When Jess returns home later that afternoon, his parents are relieved to see him, as they already know about Leslie's death and think maybe something had happened to him too. Jess gets a weird vibe from his family and asks what's going on and his father bluntly says, "Your friend Leslie is dead." They tell him the rope swing broke and she hit her head on a rock. This is around the time I lose it and start crying. Poor Jess is in denial and when he sees Ms. Edmunds at her service, he tells her, "Next time we should invite Leslie to go," as if Leslie is still alive. Oh, God, poor kid, you know that will haunt him for the rest of his life. He even tells his dad it's his fault, that he didn't want to invite her to the museum, when he finally breaks down and realizes that his best friend is dead, but his dad tells him it's not his fault. I then get another fresh set of tears when Jess is afraid that Leslie has been damned to Hell, but his dad reassures him that "God would never send that little girl to Hell". Mr. Burke tells Jess that he was the best friend Leslie ever had. Seriously, stop making me cry, movie!

There's quite a change in the music class. Instead of being happy and dancing around with the instruments, all the students are singing a song, something about "I wanna know what's over that rainbow" while looking sullen. Poor Jess has his arms folded on his desk with his head resting on them and it's the saddest sight. I bet all these kids feel bad for making fun of Leslie now for not owning a TV! That has got to mess you up, though. To be a kid and have another kid in your class die. Though not everybody is sensitive about her death. One of the bully kids tells Jess, "Guess you're the fastest kid in class now." Good Lord! What kind of a-hole says something like that? Jess punches him. The kid totally deserved it.

The rope swing has been replaced with a bridge that Jess has built with lumber. It's actually pretty impressive what he built.  He invites his sister to enter the world of imagination that he and Leslie created and makes May Belle the Princess of Terabithia. I love how she says it like it's two words: "Tera. Bithia."

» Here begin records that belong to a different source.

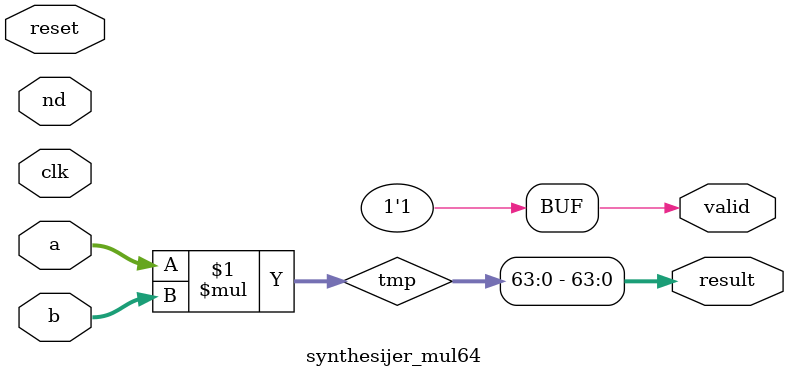
<source format=v>
`default_nettype none

module synthesijer_mul64
  (
    input wire 		      clk,
    input wire 		      reset,
    input wire signed [63:0]  a,
    input wire signed [63:0]  b,
    input wire 		      nd,
    output wire signed [63:0] result,
    output wire 	      valid
   );

   wire signed[127:0] tmp;

   assign tmp = a * b;
   assign result = tmp[63:0];
   assign valid = 1'b1;

endmodule // synthesijer_mul64

`default_nettype wire

</source>
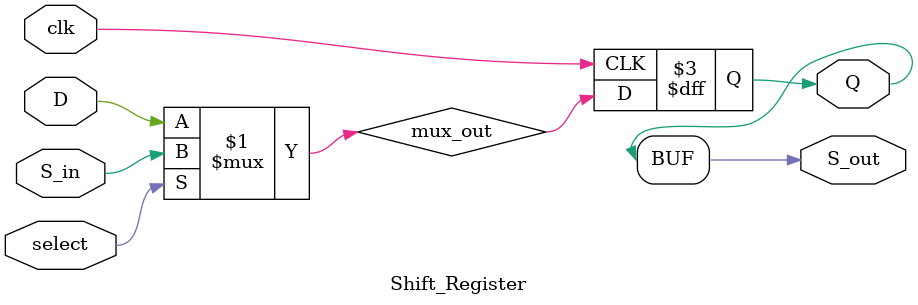
<source format=v>
module Shift_Register (
    input wire D,          // data input
    input wire S_in,       // shift input
    input wire clk,        // clk input
    input wire select,     // multiplexer selection signal
    output reg Q,          // register output
    output wire S_out      // shift output
);

    // Choice of multiplexer between  D , S_in
    wire mux_out;
    assign mux_out = (select) ? S_in : D;

    // flip flop along with clk
    always @(posedge clk) begin
        Q <= mux_out;
    end

    // shift output
    assign S_out = Q;

endmodule
</source>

David Paterson, the son of the book's author, Katherine Paterson, helped co-write the screenplay. I was actually surprised it took them thirty years to make this a feature film, especially since it was based on a popular book, or at least a well-known book. Yes, it shares similarities with My Girl. To me, it's hard to think of one without thinking of the other, but they also have plenty of differences. Also, My Girl came out fourteen years after Bridge to Terabithia was published and they didn't make a movie about it in those years? Although I discovered it was made into a TV movie in 1985. Apparently it's terrible and that's probably why I wasn't aware of it! Okay, I just watched a clip of it on YouTube, and eesh, the kids who play Jess and Leslie are godawful actors - it's not a surprise neither of their careers took off! It's nice that they finally got a good adaptation of the book, although it took awhile, but sometimes you have to be patient!